_Given records_
=== Begin Enclosure ===
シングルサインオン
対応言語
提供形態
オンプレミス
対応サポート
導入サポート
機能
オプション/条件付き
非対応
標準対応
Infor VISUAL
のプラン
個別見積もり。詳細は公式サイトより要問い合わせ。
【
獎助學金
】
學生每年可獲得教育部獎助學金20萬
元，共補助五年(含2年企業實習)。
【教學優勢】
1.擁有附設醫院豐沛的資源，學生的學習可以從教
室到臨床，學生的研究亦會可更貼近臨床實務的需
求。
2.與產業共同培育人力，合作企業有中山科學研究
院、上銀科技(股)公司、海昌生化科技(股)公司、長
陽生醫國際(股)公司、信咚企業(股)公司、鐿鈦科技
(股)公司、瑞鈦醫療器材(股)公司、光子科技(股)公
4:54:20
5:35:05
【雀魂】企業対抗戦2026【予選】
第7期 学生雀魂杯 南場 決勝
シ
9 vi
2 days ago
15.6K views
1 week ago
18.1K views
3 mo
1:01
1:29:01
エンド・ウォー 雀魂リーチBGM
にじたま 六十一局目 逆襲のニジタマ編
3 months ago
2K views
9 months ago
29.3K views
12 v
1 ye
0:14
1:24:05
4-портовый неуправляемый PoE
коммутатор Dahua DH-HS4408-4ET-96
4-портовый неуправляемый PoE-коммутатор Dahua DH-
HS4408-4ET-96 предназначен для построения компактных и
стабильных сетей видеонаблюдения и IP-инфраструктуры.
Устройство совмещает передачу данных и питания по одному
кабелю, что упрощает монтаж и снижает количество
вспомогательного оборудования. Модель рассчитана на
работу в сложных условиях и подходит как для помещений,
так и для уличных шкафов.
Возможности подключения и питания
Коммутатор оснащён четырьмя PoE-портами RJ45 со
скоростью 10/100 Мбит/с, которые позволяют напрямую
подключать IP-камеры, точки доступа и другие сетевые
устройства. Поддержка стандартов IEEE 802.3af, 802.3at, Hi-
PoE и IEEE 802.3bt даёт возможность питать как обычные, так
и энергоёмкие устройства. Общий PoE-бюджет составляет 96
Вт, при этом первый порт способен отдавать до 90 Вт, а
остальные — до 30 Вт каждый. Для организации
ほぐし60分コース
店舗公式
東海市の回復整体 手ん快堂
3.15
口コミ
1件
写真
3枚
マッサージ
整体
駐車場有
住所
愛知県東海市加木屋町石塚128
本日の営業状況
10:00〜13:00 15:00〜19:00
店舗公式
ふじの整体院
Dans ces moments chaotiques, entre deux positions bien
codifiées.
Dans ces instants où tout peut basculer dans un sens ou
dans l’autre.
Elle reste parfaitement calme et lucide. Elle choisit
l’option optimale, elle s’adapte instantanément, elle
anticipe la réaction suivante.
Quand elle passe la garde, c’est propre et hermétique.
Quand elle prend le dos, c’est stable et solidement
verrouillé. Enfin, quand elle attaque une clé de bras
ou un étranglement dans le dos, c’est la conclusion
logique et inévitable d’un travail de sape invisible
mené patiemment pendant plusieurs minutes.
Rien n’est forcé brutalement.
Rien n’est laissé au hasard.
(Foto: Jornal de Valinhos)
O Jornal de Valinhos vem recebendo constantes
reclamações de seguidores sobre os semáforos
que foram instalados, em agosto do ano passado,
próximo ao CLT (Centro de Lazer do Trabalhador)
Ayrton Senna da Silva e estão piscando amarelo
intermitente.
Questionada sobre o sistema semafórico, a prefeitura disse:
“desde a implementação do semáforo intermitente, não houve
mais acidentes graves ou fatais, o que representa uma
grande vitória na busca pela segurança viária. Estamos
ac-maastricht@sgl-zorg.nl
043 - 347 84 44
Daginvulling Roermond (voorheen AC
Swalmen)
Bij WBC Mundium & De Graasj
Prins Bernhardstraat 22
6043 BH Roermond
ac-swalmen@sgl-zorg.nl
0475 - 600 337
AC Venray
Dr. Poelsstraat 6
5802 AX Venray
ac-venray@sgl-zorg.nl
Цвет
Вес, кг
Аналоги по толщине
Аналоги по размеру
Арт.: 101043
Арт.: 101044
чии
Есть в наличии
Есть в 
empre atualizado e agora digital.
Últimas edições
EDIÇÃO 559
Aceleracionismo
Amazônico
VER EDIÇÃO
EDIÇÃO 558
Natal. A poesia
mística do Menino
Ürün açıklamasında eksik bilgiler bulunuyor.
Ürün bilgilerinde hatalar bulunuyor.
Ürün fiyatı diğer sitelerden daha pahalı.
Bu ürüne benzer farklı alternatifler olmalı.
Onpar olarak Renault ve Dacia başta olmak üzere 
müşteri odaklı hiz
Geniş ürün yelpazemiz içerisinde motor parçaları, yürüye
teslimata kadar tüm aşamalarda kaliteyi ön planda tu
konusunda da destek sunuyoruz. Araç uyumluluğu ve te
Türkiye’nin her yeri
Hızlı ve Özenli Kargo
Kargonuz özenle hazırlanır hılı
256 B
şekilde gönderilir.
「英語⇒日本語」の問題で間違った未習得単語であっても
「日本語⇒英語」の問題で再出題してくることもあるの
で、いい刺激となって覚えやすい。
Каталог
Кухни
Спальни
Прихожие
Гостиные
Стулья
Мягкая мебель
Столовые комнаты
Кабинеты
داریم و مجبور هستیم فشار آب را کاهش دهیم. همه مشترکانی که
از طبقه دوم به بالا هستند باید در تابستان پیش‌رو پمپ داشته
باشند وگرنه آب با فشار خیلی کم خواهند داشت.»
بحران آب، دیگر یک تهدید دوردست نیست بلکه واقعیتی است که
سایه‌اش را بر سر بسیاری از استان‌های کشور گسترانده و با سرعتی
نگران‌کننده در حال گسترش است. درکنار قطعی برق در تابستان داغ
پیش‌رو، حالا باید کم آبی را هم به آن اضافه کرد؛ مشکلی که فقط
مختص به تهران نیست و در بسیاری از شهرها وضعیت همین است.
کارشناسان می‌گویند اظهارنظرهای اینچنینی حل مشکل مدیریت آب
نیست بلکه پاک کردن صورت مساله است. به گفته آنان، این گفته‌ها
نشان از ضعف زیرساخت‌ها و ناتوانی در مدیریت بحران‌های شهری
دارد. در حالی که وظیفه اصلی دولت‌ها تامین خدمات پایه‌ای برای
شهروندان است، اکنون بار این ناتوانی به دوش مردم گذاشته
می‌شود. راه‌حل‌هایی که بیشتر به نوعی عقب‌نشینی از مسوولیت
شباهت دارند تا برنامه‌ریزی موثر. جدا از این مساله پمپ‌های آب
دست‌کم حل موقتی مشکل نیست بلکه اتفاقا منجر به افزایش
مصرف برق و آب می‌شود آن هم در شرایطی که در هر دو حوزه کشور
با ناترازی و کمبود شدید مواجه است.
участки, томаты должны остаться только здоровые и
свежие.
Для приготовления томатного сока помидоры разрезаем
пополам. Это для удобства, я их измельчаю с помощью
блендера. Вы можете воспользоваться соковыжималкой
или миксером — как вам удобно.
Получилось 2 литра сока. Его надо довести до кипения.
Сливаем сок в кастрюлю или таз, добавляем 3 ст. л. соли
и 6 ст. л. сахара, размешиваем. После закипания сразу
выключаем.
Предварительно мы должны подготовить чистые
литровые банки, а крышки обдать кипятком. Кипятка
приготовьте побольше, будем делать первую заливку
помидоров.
=== End Enclosure ===
_Exercise objective_
Beginning at the top of the entries above, output each line exactly, and end with the line in which "Возможности подключения и питания" appears.

_Your response_
シングルサインオン
対応言語
提供形態
オンプレミス
対応サポート
導入サポート
機能
オプション/条件付き
非対応
標準対応
Infor VISUAL
のプラン
個別見積もり。詳細は公式サイトより要問い合わせ。
【
獎助學金
】
學生每年可獲得教育部獎助學金20萬
元，共補助五年(含2年企業實習)。
【教學優勢】
1.擁有附設醫院豐沛的資源，學生的學習可以從教
室到臨床，學生的研究亦會可更貼近臨床實務的需
求。
2.與產業共同培育人力，合作企業有中山科學研究
院、上銀科技(股)公司、海昌生化科技(股)公司、長
陽生醫國際(股)公司、信咚企業(股)公司、鐿鈦科技
(股)公司、瑞鈦醫療器材(股)公司、光子科技(股)公
4:54:20
5:35:05
【雀魂】企業対抗戦2026【予選】
第7期 学生雀魂杯 南場 決勝
シ
9 vi
2 days ago
15.6K views
1 week ago
18.1K views
3 mo
1:01
1:29:01
エンド・ウォー 雀魂リーチBGM
にじたま 六十一局目 逆襲のニジタマ編
3 months ago
2K views
9 months ago
29.3K views
12 v
1 ye
0:14
1:24:05
4-портовый неуправляемый PoE
коммутатор Dahua DH-HS4408-4ET-96
4-портовый неуправляемый PoE-коммутатор Dahua DH-
HS4408-4ET-96 предназначен для построения компактных и
стабильных сетей видеонаблюдения и IP-инфраструктуры.
Устройство совмещает передачу данных и питания по одному
кабелю, что упрощает монтаж и снижает количество
вспомогательного оборудования. Модель рассчитана на
работу в сложных условиях и подходит как для помещений,
так и для уличных шкафов.
Возможности подключения и питания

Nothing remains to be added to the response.